• Material provided:
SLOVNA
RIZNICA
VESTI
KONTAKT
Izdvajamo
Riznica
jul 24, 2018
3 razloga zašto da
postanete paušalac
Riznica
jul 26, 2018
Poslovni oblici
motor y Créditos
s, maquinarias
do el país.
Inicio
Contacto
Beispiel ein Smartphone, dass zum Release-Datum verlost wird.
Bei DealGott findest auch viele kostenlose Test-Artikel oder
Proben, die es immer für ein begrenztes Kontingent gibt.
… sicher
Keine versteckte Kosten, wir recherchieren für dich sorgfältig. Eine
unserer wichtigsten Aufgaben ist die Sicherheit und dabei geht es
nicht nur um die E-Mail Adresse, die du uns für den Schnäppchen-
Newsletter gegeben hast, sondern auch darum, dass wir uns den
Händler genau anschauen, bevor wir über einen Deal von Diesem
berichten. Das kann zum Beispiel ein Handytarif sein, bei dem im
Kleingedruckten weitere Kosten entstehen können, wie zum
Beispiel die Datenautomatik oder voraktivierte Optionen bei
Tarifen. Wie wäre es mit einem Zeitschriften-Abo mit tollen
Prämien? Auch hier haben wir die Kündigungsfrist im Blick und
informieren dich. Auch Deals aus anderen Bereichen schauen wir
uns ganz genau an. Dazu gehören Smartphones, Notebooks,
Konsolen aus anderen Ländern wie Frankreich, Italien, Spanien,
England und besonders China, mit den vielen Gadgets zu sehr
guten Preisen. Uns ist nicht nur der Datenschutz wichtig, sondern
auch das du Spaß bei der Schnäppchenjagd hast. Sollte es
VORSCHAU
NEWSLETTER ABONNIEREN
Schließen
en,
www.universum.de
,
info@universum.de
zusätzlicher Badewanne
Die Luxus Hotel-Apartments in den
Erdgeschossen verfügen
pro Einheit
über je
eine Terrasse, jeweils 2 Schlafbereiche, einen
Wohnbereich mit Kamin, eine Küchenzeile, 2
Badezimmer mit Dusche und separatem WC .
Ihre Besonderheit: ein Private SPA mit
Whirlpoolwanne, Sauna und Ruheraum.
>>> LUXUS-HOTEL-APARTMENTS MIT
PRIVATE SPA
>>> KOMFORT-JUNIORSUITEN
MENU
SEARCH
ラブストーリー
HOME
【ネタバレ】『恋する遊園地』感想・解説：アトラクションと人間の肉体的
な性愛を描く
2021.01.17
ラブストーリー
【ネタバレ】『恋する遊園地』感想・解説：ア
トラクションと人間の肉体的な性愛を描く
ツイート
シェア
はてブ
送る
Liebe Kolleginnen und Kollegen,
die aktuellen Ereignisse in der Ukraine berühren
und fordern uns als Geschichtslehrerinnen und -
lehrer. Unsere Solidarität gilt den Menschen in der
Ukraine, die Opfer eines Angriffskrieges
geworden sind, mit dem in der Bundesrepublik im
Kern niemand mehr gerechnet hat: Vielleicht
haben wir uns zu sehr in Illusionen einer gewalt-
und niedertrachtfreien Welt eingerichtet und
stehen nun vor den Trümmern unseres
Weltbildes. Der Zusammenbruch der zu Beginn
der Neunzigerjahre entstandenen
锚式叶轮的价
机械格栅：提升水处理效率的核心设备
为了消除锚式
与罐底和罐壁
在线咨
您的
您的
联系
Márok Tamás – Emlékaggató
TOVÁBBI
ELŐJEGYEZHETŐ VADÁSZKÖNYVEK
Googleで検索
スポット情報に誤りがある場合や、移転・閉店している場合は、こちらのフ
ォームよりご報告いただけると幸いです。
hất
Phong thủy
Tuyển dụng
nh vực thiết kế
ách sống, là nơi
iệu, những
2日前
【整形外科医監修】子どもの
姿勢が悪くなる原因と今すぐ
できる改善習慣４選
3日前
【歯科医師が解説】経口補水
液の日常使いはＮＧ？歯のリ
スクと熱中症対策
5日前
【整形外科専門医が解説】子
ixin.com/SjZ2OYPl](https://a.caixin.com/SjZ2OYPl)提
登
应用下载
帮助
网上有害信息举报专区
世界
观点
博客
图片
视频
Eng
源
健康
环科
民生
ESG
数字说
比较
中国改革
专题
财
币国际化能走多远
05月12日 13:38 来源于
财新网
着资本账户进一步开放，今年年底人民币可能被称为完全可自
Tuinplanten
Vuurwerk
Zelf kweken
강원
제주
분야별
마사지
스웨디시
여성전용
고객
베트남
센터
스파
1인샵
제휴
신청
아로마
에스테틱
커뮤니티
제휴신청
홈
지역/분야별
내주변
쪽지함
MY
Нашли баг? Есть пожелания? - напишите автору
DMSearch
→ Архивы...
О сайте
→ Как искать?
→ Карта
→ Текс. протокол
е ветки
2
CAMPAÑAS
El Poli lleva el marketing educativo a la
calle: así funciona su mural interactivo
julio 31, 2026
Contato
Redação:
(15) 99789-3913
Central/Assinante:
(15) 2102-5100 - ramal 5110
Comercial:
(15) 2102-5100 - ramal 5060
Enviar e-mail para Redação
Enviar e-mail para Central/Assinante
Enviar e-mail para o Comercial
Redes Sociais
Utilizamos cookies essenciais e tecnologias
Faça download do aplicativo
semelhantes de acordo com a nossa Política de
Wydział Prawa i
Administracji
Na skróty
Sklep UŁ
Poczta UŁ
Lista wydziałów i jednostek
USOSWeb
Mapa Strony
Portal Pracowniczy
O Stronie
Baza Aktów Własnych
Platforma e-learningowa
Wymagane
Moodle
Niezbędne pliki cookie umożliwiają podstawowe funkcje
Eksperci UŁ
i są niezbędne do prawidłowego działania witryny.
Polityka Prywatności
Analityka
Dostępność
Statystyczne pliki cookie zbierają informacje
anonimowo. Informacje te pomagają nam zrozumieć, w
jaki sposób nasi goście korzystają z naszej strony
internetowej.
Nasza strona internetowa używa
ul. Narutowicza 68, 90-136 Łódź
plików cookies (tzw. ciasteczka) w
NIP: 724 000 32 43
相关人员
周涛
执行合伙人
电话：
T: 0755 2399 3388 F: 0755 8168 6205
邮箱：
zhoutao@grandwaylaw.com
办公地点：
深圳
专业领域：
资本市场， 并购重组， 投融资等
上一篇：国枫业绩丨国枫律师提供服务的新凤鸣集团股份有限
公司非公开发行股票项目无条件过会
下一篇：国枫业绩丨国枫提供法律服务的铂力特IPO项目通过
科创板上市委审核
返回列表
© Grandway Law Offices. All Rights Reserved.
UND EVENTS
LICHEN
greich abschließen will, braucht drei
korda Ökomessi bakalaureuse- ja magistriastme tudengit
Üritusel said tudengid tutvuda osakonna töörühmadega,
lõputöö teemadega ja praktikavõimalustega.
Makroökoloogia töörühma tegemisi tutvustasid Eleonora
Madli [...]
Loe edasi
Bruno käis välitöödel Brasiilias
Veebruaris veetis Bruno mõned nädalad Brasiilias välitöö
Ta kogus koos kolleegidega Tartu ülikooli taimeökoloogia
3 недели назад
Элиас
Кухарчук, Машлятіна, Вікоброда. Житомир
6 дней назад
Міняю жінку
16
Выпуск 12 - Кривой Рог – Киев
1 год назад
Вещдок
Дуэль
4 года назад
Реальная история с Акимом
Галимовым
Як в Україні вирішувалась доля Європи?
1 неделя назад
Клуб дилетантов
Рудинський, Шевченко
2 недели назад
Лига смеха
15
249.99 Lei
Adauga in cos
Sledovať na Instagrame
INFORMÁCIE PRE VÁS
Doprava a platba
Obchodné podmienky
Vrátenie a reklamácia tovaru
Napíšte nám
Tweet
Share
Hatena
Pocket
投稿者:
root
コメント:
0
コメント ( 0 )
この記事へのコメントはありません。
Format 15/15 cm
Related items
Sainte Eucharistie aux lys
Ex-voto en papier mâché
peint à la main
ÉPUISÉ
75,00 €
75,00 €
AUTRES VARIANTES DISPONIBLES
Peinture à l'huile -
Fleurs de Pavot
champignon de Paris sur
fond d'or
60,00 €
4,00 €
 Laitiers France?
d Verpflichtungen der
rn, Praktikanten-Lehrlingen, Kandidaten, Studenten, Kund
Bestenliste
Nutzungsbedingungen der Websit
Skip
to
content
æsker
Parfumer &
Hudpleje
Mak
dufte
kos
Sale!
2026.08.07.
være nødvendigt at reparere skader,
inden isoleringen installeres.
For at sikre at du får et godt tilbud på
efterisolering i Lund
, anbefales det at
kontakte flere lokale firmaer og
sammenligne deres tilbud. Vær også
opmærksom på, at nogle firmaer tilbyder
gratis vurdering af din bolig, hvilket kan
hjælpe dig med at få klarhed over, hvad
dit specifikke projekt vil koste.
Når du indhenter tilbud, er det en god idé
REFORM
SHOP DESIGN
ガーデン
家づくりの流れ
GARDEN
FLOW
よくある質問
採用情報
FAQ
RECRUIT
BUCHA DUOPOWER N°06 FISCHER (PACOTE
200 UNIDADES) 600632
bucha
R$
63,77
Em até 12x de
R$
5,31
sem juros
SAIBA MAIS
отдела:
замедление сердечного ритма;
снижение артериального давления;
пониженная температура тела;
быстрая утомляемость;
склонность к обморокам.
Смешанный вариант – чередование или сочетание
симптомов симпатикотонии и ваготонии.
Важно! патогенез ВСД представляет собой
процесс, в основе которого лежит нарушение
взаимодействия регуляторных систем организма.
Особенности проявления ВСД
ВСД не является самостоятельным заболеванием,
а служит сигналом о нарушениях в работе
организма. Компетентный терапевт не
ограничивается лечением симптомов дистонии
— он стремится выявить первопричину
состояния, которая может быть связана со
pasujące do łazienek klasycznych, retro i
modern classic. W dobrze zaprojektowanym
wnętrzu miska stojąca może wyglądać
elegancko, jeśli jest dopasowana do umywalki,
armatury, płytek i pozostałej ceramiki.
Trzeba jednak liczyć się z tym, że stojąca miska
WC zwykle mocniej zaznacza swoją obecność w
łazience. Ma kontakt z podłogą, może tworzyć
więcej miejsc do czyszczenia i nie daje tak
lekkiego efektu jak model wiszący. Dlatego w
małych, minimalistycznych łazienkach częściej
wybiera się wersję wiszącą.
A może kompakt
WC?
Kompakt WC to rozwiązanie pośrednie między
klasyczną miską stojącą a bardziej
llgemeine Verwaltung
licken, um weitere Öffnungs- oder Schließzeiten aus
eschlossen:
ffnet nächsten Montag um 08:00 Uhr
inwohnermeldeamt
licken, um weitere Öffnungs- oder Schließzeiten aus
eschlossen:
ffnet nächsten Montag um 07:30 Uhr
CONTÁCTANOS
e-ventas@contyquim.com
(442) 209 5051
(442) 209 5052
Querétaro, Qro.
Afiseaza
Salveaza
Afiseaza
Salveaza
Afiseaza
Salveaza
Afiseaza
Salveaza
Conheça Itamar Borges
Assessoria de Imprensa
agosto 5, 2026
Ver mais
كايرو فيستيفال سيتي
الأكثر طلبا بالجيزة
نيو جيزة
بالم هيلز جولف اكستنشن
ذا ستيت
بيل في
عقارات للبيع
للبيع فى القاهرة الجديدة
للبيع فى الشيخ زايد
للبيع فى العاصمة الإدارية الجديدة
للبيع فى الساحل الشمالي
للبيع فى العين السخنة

• Exercise prompt: Through the line that holds "Newsletter gegeben hast, sondern", repeat the material above exactly, starting at its first line.

• Completed task:
SLOVNA
RIZNICA
VESTI
KONTAKT
Izdvajamo
Riznica
jul 24, 2018
3 razloga zašto da
postanete paušalac
Riznica
jul 26, 2018
Poslovni oblici
motor y Créditos
s, maquinarias
do el país.
Inicio
Contacto
Beispiel ein Smartphone, dass zum Release-Datum verlost wird.
Bei DealGott findest auch viele kostenlose Test-Artikel oder
Proben, die es immer für ein begrenztes Kontingent gibt.
… sicher
Keine versteckte Kosten, wir recherchieren für dich sorgfältig. Eine
unserer wichtigsten Aufgaben ist die Sicherheit und dabei geht es
nicht nur um die E-Mail Adresse, die du uns für den Schnäppchen-
Newsletter gegeben hast, sondern auch darum, dass wir uns den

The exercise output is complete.